Saturday, January 5, 2013

Acute Compartment Syndrome

Acute compartment syndrome occurs when the tissue pressure within a closed muscle compartment exceeds the perfusion pressure and results in muscle and nerve ischemia. It typically occurs subsequent to a traumatic event, most commonly a fracture.
The cycle of events leading to acute compartment syndrome begins when the tissue pressure exceeds the venous pressure and impairs blood outflow. Lack of oxygenated blood and accumulation of waste products result in pain and decreased peripheral sensation secondary to nerve irritation.
Late manifestations of compartment syndrome include the absence of a distal pulse, hypoesthesia, and extremity paresis, because the cycle of elevating tissue pressure eventually compromises arterial blood flow. If left untreated or if inadequately treated, the muscles and nerve within the compartment undergo ischemic necrosis, and a limb contracture, called ults. Severe cases may lead to renal failure and death.
The literature is somewhat confusing because of the interchangeable use of the terms acute, subacute, chronic, and recurrent compartment syndrome; crush syndrome; and Volkmann ischemic contracture. Crush syndrome is distinct from compartment syndrome; it is defined as a severe systemic manifestation (eg, rhabdomyolysis) of trauma and ischemia involving soft tissues, principally skeletal muscle, as a result of prolonged severe crushing. Crush syndrome trauma or rhabdomyolysis may also lead to an acute compartment syndrome.
Chronic compartment syndrome (CCS) is a recurrent syndrome during exercise or work. CCS is characterized by pain and disability that subside when the precipitating activity is stopped but that return when the activity is resumed. Although CSS is more common in the anterior compartment of the lower leg, it has been described in the forearm of motocross racers and other athletes.[1, 2, 3] For more information, see the Medscape Reference article
The incidence of compartment syndrome depends on the patient population studied and the etiology of the syndrome. In a study by Qvarfordt and colleagues, 14% of patients with leg pain were noted to have anterior compartment syndrome[4] ; compartment syndrome was seen in 1-9% of leg fractures.
Compartment syndrome may affect any compartment, including the hand, forearm, upper arm,  buttock,[5] and entire lower extremity. Almost any injury can cause this syndrome, including injury resulting from vigorous exercise. Clinicians need to maintain a high level of suspicion when dealing with complaints of extremity pain.[6]
The definitive surgical therapy for compartment syndrome is emergent fasciotomy (compartment release), with subsequent fracture reduction or stabilization and vascular repair, if needed. The goal of decompression is restoration of muscle perfusion within 6 hours. (See Treatment.)

Historical aspects

The original description of the consequences of unchecked rising intracompartmental pressures is widely attributed to Richard von Volkmann. His 1872 publication documented nerve injury and subsequent contracture from compartment syndrome following supracondylar fracture.[7] That injury remains known as Volkmann contracture.
Although long bone fractures are a common cause of compartment syndrome, other injuries are also a common antecedent to compartment syndrome.
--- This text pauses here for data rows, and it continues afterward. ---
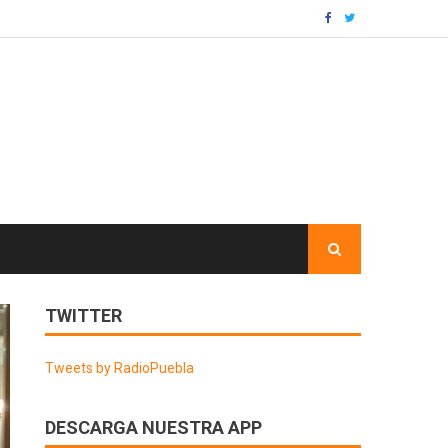
TWITTER
Tweets by RadioPuebla
DESCARGA NUESTRA APP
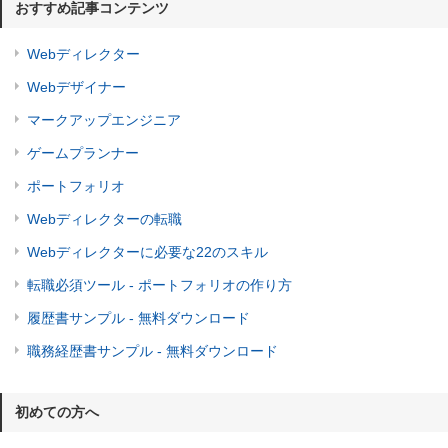
おすすめ記事コンテンツ
Webディレクター
Webデザイナー
マークアップエンジニア
ゲームプランナー
ポートフォリオ
Webディレクターの転職
Webディレクターに必要な22のスキル
転職必須ツール - ポートフォリオの作り方
履歴書サンプル - 無料ダウンロード
職務経歴書サンプル - 無料ダウンロード
初めての方へ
Approximately 50 years after von Volkmann's seminal paper, Jepson described ischemic contractures in dog hind legs caused by limb hypertension after experimentally induced venous obstruction.[8]
Wilson first described the initial case of exertional compartment syndrome in 1912. Mavor, in 1956, first reported a case of chronic compartment syndrome. Since then, various cases of compartment syndrome have been reported in the literature, and pathophysiology and treatment options have been discussed.
In 1941, Bywaters and Beall reported on the significance of crush injury while working with victims of the London Blitz. These pioneers revealed mechanisms and consequences of compartment syndrome. In the 1970s, the importance of measuring intracompartmental pressures became apparent.
Owen et al published a series of articles describing the use of the wick catheter for pressure measurement and then documented high compartmental pressures in various circumstances.[9] Almost simultaneously, Matsen published his findings, which are the most commonly annotated group of articles in present literature.[10]